Submitted March 27, 2009
Accepted June 24, 2009
Minimal residual disease levels assessed by NPM1 mutation specific RQ-PCR provide important prognostic information in AML
Susanne Schnittger*, Wolfgang Kern, Claudia Tschulik, Tamara Weiss, Frank Dicker, Brunangelo Falini, Claudia Haferlach, and Torsten Haferlach
MLL Munich Leukemia Laboratory, Munich, Germany
Institute of Hematology, University of Perugia, Perugia, Italy
* Corresponding author; email: susanne.schnittger{at}mll-online.com.
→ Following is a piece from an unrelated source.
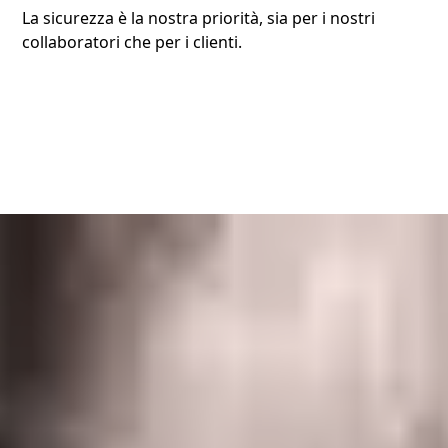
La sicurezza è la nostra priorità, sia per i nostri
collaboratori che per i clienti.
NPM1-mutated AML, recognized as provisional entity in the WHO-2008 classification of myeloid neoplasms, accounts for 30% of AML. We analyzed 1227 diagnostic and follow-up samples in 252 NPM1-mutated AML patients with 17 different NPM1 mutation specific RQ-PCR assays. Paired diagnostic/relapse samples of 84 patients revealed stable NPM1 mutations in all cases suggesting that they are pathogenetically early events and thus applicable for MRD detection. 47 relapses were early predictable due to NPM1 mutation level (%NPM1/ABL1) increase of at least 1 log or in 15 cases due to NPM1 mutation levels not dropping less than three log ranges. A high prognostic value of NPM1 levels was shown for four different intervals after starting therapy. Furthermore, thresholds of 0.1 and 0.01 %NPM1/ABL1 during/after treatment discriminated between prognostic subgroups. Univariate analyses including age, WBC, blast count, CD34 positivity, FLT3-mutations status, FAB-type, karyotype, NPM1 mutation type, and pretreatment NPM1 mutational level showed that only age and FLT3-LM mutation status were prognostically significant for EFS. Multivariate analysis including age, FLT3-LM status and NPM1 mutation level at different time points demonstrated NPM1 level as the most relevant prognostic factor during first-line treatment. Similar results were obtained in patients undergoing second-line chemotherapy or allogeneic stem cell transplantation.